• What is being asked: Print the entries below word for word; the pictures stay out of your copy.

***** Exercise data

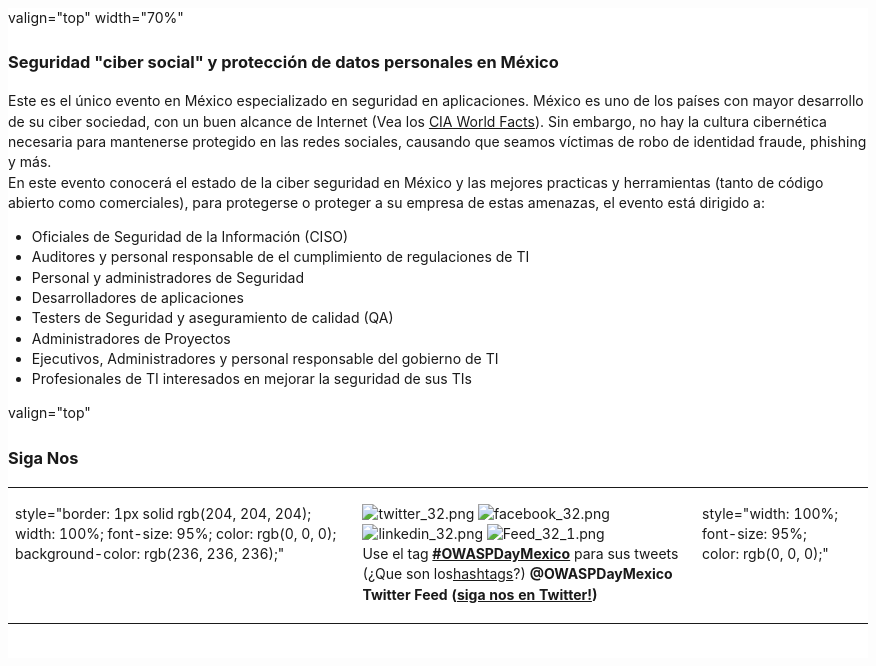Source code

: <td><p>valign="top" width="70%"</p></td>
<td><h3 id="seguridad_ciber_social_y_protección_de_datos_personales_en_méxico_3">Seguridad "ciber social" y protección de datos personales en México<br />
</h3>
<p>Este es el único evento en México especializado en seguridad en aplicaciones. México es uno de los países con mayor desarrollo de su ciber sociedad, con un buen alcance de Internet (Vea los <a href="https://www.cia.gov/library/publications/the-world-factbook/geos/mx.html">CIA World Facts</a>). Sin embargo, no hay la cultura cibernética necesaria para mantenerse protegido en las redes sociales, causando que seamos víctimas de robo de identidad fraude, phishing y más.<br />
En este evento conocerá el estado de la ciber seguridad en México y las mejores practicas y herramientas (tanto de código abierto como comerciales), para protegerse o proteger a su empresa de estas amenazas, el evento está dirigido a:</p>
<ul>
<li>Oficiales de Seguridad de la Información (CISO)</li>
<li>Auditores y personal responsable de el cumplimiento de regulaciones de TI</li>
<li>Personal y administradores de Seguridad</li>
<li>Desarrolladores de aplicaciones</li>
<li>Testers de Seguridad y aseguramiento de calidad (QA)</li>
<li>Administradores de Proyectos</li>
<li>Ejecutivos, Administradores y personal responsable del gobierno de TI</li>
<li>Profesionales de TI interesados en mejorar la seguridad de sus TIs<br />
</li>
</ul></td>
<td><p>valign="top"</p></td>
<td><h3 id="siga_nos_3">Siga Nos</h3>
<table>
<tbody>
<tr class="odd">
<td><p>style="border: 1px solid rgb(204, 204, 204); width: 100%; font-size: 95%; color: rgb(0, 0, 0); background-color: rgb(236, 236, 236);"</p></td>
<td><p><img src="twitter_32.png" title="fig:twitter_32.png" alt="twitter_32.png" /> <img src="facebook_32.png" title="fig:facebook_32.png" alt="facebook_32.png" /> <img src="linkedin_32.png" title="fig:linkedin_32.png" alt="linkedin_32.png" /> <img src="Feed_32_1.png" title="fig:Feed_32_1.png" alt="Feed_32_1.png" /><br />
Use el tag <strong><a href="http://search.twitter.com/search?q=%23OWASPDayMexico">#OWASPDayMexico</a></strong> para sus tweets (¿Que son los<a href="http://hashtags.org/">hashtags</a>?) <strong>@OWASPDayMexico Twitter Feed (<a href="http://www.twitter.com/OWASPDayMexico">siga nos en Twitter!</a>)</strong></p></td>
<td><p>style="width: 100%; font-size: 95%; color: rgb(0, 0, 0);"</p></td>
<td></td>
</tr>
</tbody>
</table></td>
</tr>
<tr class="even">
<td></td>
<td><p><br />
</p></td>
<td></td>
<td></td>
</tr>
</tbody>
</table></td>
</tr>
</tbody>
</table></td>
</tr>
</tbody>
</table>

**********

• Solved exercise:
Source code

: <td><p>valign="top" width="70%"</p></td>
<td><h3 id="seguridad_ciber_social_y_protección_de_datos_personales_en_méxico_3">Seguridad "ciber social" y protección de datos personales en México<br />
</h3>
<p>Este es el único evento en México especializado en seguridad en aplicaciones. México es uno de los países con mayor desarrollo de su ciber sociedad, con un buen alcance de Internet (Vea los <a href="https://www.cia.gov/library/publications/the-world-factbook/geos/mx.html">CIA World Facts</a>). Sin embargo, no hay la cultura cibernética necesaria para mantenerse protegido en las redes sociales, causando que seamos víctimas de robo de identidad fraude, phishing y más.<br />
En este evento conocerá el estado de la ciber seguridad en México y las mejores practicas y herramientas (tanto de código abierto como comerciales), para protegerse o proteger a su empresa de estas amenazas, el evento está dirigido a:</p>
<ul>
<li>Oficiales de Seguridad de la Información (CISO)</li>
<li>Auditores y personal responsable de el cumplimiento de regulaciones de TI</li>
<li>Personal y administradores de Seguridad</li>
<li>Desarrolladores de aplicaciones</li>
<li>Testers de Seguridad y aseguramiento de calidad (QA)</li>
<li>Administradores de Proyectos</li>
<li>Ejecutivos, Administradores y personal responsable del gobierno de TI</li>
<li>Profesionales de TI interesados en mejorar la seguridad de sus TIs<br />
</li>
</ul></td>
<td><p>valign="top"</p></td>
<td><h3 id="siga_nos_3">Siga Nos</h3>
<table>
<tbody>
<tr class="odd">
<td><p>style="border: 1px solid rgb(204, 204, 204); width: 100%; font-size: 95%; color: rgb(0, 0, 0); background-color: rgb(236, 236, 236);"</p></td>
<td><p><img src="twitter_32.png" title="fig:twitter_32.png" alt="twitter_32.png" /> <img src="facebook_32.png" title="fig:facebook_32.png" alt="facebook_32.png" /> <img src="linkedin_32.png" title="fig:linkedin_32.png" alt="linkedin_32.png" /> <img src="Feed_32_1.png" title="fig:Feed_32_1.png" alt="Feed_32_1.png" /><br />
Use el tag <strong><a href="http://search.twitter.com/search?q=%23OWASPDayMexico">#OWASPDayMexico</a></strong> para sus tweets (¿Que son los<a href="http://hashtags.org/">hashtags</a>?) <strong>@OWASPDayMexico Twitter Feed (<a href="http://www.twitter.com/OWASPDayMexico">siga nos en Twitter!</a>)</strong></p></td>
<td><p>style="width: 100%; font-size: 95%; color: rgb(0, 0, 0);"</p></td>
<td></td>
</tr>
</tbody>
</table></td>
</tr>
<tr class="even">
<td></td>
<td><p><br />
</p></td>
<td></td>
<td></td>
</tr>
</tbody>
</table></td>
</tr>
</tbody>
</table></td>
</tr>
</tbody>
</table>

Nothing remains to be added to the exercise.